The two questions topmost in people’s minds on the exploding NPA (non-performing assets) crisis are: is the worst over? Are the right steps being taken to contain the problem?
To answer the first, one way could be to go with banks’ proclamations — most have warned that the clean-up exercise (a euphemism for the systematic release of NPAs and increased provisioning) is not complete and could continue till 2017.
This is worrying, not just because of the losses posted, but because of the loss of credibility and trust in the financial sector, since this implies that banks have been masquerading sub-standard assets as standard and recognising income, when they received none.
The extent to which income and profits were overstated in the past would depend on for how long banks had postponed recognising the problem.
GNPAs (gross NPAs) in the system shot up from ₹97,000 crore in 2011 to over ₹3,23,000 crore by 2015, a CAGR of 35 per cent; alongside, restructuring of loans grew more rapidly, by 67 per cent, from around ₹67,000 crore to a whopping ₹5,20,000 crore.

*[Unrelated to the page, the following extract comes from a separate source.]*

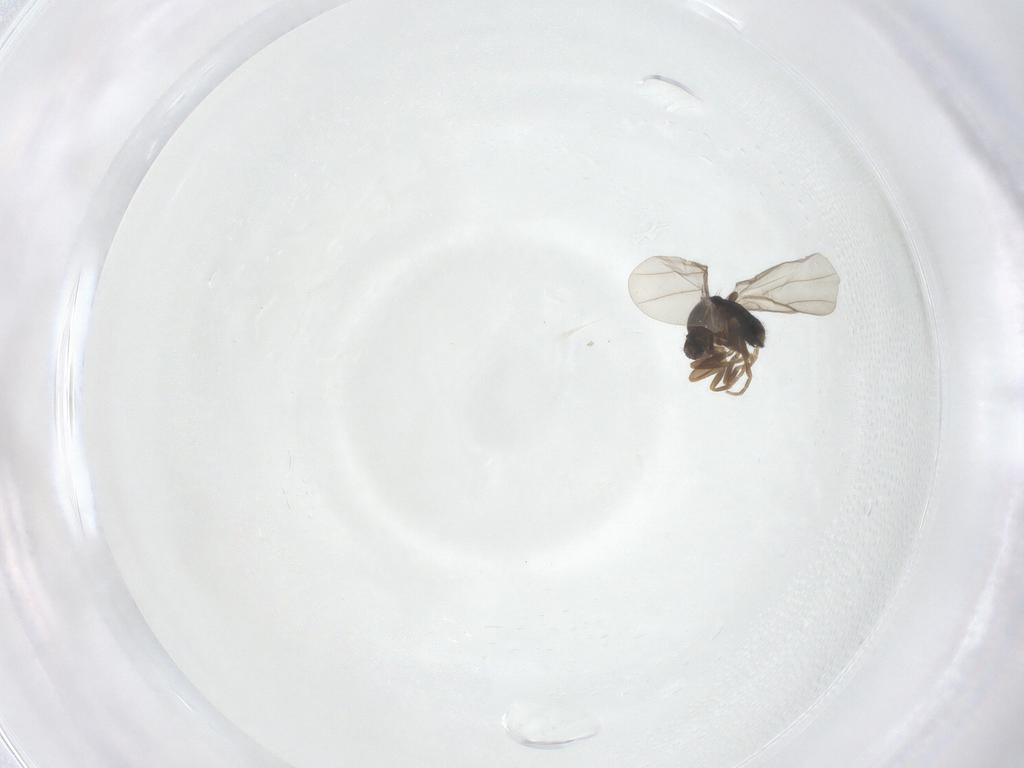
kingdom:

It is hard to say whether restructuring was a response to growing NPAs or the NPA growth itself was the outcome of failed re-structuring.
The third dimension is recoveries and write-offs which, on an average, were a third and a quarter, respectively, of beginning NPAs. This meant that new NPAs constituted over 70 per cent of the closing NPAs every year. Clearly, the problem has been allowed to fester for very long, with neither restructuring nor recoveries being effective.
Revamp concernsWhile this problem is largely confined to public sector banks (SBI group and nationalised banks), two aspects of re-structuring are of concern — one, they largely pertain to standard assets (over 80 per cent), which makes us apprehend whether banks have been ‘ever greening’ their portfolio. Two, RBI guidelines apparently permit recognition of income on accrual basis on restructured standard assets and this raises the concern on overstatement of income.
We need to note that recoveries (of interest and principal) constitute about a quarter of a bank’s inflows. The implications of a 14 per cent stressed asset portfolio will become clearer — with deposits declining, this means pressure on borrowings as also capital to make good the cash-flow loss. Therefore, as to whether the worst is over, if data is anything to go by, there appears to be much of the past restructuring that is yet to come home to roost. To be fair, restructuring could turn out to be more beneficial this time or recoveries could get speeded up thanks to the new Insolvency and Bankruptcy Code, but the magnitude of the problem is overwhelming.
Steps takenTo the second question on responses, what we have now is a limited strategy — the RBI is coming down hard on NPAs hidden under restructured loans and is forcing banks to make enhanced provisions and take the losses now rather than later. Consequently, the NPAs of several PSU banks have soared and they have registered massive losses during 2016. While this is undoubtedly needed, this, at best, is an accounting clean-up, but does little to address the real problem of blocked cash flows.
Besides, declining operating profits set limits to the effective provisioning that banks can do. This is clear from the results of two large loss-makers, PNB and BOB, where the loan loss provisions were 147 per cent and 176 per cent respectively, of their operating profits during FY2016. An overt focus on provisioning also raises the worry that recovery efforts could slacken with 100 per cent provisioning, because, as John Kay so well puts it, regulation may end up becoming a substitute for prudential management of risk by banks themselves, with compliance getting reduced to metrics achievement where minima are treated as maxima.
But the new Insolvency and Bankruptcy Code gives us some hope in this matter. In the short term, accounting clean-up and asset sales are helpful, but in the longer term, structural issues responsible for generating NPAs, especially in PSU banks, need to be addressed.
These encompass appraisal standards, credit delivery mechanisms and governance, to name only a few.